Tapi, mari menurut saja, masuk ke sebuah gerai baju ternama. Namun, rupanya kaki menolak ikut berkeliling. Duduk saja di sini, ada kursi pinjaman dari kasir. Akan dapat baju atau tidak, lihat saja nanti.
Entah berapa lama sudah duduk menunggu. Sejak awal, pandangan telah tertuju pada sebuah blus hitam. Mungkin karena sudah cukup lama berkontak mata, lalu turunlah ke hati. Segera cari ukuran yang pas, bayar, dan bawa pulang! Ternyata, beginilah cinta itu. Diawalinya singkat, tapi tetap lekat diingat.

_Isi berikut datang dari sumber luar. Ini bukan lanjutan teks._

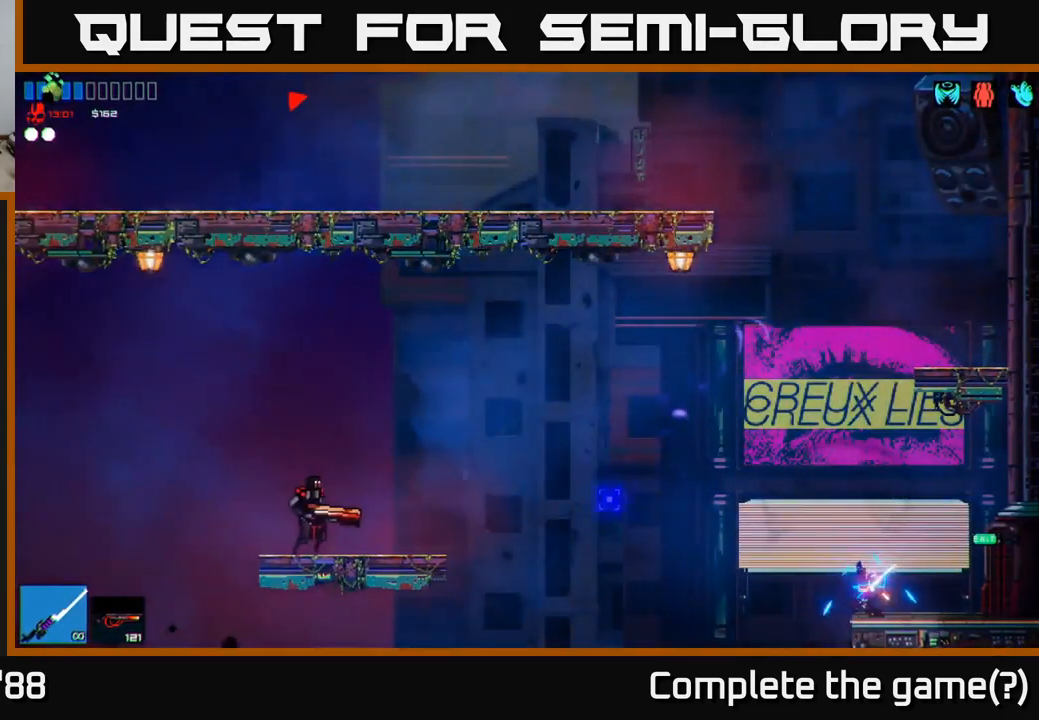
{"buttons": [], "left_stick": "left", "right_stick": "left", "events": [[150, "A", "up"]]}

Seperti biasa, kelelahan kaki berdampak pada munculnya dahaga. Segeralah menuju sudut mall, sebuah tempat yang menawarkan aroma menggoda sejak mula. Ragam warna donat aneka rasa di etalase tampak begitu menggiurkan. Tak butuh waktu lama, sekotak donat dan tiga gelas minuman tersaji di meja.
***
Hari mulai sore, saat mobil kembali membelah jalanan. Menuju arah pulang, tapi mampir sejenak di sebuah toko oleh-oleh, demi dapatkan sejumlah buah tangan. Seusainya, kami melaju lagi ke arah Solo. Tapi sepertinya, lelah dan lapar mendera bersamaan. Jadilah, menepi dulu di sebuah rumah makan.
Menjatuhkan pilihan pada seporsi nasi timlo , rasanya tepat. Almira pun memilih yang sama. Sementara hidangan Ayah adalah nasi dan ayam goreng, dan Mama memilih soto sapi.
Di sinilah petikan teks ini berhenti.